» INSTRUCTIONS:
1. According to the passage on the Fox 56 prime time newscast, what title did WBRE give the show after it expanded it to an hour each night?
2. Translate this sentence from the passage on the Fox 56 prime time newscast into Spanish: "However, WOLF's facilities have never been large enough to accommodate an in-house news department."
3. Write the next part of the passage on the Fox 56 prime time newscast, picking up after its final sentence.

Fox required most of its affiliates to begin offering local news in 1990 in order to help the fledgling network. However, WOLF's facilities have never been large enough to accommodate an in-house news department. Rather than risk disaffiliation, what is now WSWB entered into a news share agreement with ABC affiliate WNEP-TV (then owned by The New York Times Company) in 1991. The outsourcing arrangement resulted in one of the nation's first prime time newscasts to debut known as Newswatch 16 at 10 on Fox 38. The show originated from WNEP's facility on Montage Mountain Road in Moosic featuring the ABC outlet's on-air personnel. When channel 56 became the sole Fox outlet for the area in 1998, the newscasts stayed here as well under the title of Fox 56 News at 10, with a secondary title of Newswatch 16 at 10 on Fox 56.

In November 2009, it was announced WNEP would move its production of the news at 10 to a second digital subchannel called "WNEP 2" which had recently gained Retro Television Network (RTV) affiliation. That happened December 31 of that year after which WOLF-TV and NBC affiliate WBRE-TV (owned by the Nexstar Broadcasting Group) entered into a new outsourcing agreement. After taking over production of nightly prime time newscasts on WOLF-TV starting New Year's Day 2010, WBRE expanded the show to an hour each night and changed the title to Fox 56 News First at 10.

» Lens distortion parameter data:
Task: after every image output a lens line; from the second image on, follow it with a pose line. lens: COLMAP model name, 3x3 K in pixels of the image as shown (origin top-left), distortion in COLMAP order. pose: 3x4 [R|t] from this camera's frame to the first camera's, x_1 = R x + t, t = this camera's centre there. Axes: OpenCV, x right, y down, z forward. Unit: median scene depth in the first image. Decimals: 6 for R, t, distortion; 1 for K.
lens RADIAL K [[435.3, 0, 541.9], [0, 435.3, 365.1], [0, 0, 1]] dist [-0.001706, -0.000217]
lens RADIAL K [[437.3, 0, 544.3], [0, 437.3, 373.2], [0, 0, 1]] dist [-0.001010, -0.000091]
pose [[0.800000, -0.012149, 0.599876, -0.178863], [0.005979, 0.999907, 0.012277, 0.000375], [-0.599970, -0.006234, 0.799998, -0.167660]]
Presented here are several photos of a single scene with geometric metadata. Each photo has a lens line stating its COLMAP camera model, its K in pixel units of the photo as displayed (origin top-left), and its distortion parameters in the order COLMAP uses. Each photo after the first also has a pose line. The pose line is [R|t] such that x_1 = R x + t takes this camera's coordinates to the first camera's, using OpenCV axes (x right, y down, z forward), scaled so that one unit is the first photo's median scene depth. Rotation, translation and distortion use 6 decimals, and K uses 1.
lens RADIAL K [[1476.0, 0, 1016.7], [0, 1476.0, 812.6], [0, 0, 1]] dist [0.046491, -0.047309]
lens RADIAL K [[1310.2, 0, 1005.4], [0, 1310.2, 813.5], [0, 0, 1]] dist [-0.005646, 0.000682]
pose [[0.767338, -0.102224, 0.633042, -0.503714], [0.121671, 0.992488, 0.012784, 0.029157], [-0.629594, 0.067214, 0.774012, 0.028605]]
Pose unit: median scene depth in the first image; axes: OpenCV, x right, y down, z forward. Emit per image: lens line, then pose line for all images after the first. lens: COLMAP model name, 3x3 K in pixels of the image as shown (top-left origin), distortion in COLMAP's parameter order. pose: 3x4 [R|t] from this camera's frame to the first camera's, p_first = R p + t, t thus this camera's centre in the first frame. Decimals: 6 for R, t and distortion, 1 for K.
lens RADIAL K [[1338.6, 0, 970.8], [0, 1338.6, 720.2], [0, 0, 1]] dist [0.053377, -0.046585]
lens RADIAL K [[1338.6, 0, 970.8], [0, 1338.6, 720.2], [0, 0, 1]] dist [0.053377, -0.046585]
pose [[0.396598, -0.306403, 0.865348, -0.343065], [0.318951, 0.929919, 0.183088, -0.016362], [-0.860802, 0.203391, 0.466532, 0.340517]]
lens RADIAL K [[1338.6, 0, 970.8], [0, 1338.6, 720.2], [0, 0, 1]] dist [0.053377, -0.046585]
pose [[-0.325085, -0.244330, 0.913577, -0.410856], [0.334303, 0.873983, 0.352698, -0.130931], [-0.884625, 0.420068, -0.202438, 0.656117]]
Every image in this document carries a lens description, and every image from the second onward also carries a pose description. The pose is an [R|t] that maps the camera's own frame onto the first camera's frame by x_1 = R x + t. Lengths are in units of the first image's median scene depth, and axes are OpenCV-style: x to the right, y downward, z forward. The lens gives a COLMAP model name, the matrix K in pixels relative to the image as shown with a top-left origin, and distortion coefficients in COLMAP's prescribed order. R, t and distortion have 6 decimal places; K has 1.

» EXERCISE ANSWERS:
1. Fox 56 News First at 10

2. Sin embargo, las instalaciones de WOLF nunca han sido lo suficientemente grandes como para albergar un departamento de noticias propio.

3.
The program later originated from a secondary set at the NBC affiliate's studios on South Franklin Street in Downtown Wilkes-Barre. The space had previously been used to produce separate newscasts on CBS affiliate WYOU. On April 2, 2012, WBRE became the market's second television station to upgrade local news to high definition level. The WOLF-TV shows were included in the upgrade complete with an updated secondary set at WBRE's studios. As was the case with the WNEP-produced broadcasts, if there were network obligations or overruns of Fox programming that prevent WOLF-TV from showing the WBRE program, it was aired on WSWB instead. Its website posts video of the first segment of Fox 56 News First at 10 and the weather forecast segment. Along with its main studios, WBRE operates news bureaus in Scranton (on Lackawanna Avenue), Stroudsburg (Main Street), Williamsport (on Pine Street), and Hazleton (East 10th Street).

On October 5, 2016, the Hazleton Standard-Speaker reported that WOLF-TV would end its outsourcing agreement with WBRE on December 31, and is beginning to hire staff for a new in-house news department. The newscast began on January 1, 2017, using local reporting staff, with anchors originating from a secondary set at Sinclair's CBS affiliate WSBT-TV in South Bend, Indiana. The anchors for WOLF's 10 p.m. show also anchor the 6 p.m. and 11 p.m. newscasts for Toledo, Ohio NBC affiliate WNWO-TV.

Technical information

Subchannels
The station's digital signal is multiplexed:

WQMY cannot be received over-the-air in the Scranton and Wilkes-Barre areas due to its transmitter being in Williamsport, so it can be seen on WOLF-DT3.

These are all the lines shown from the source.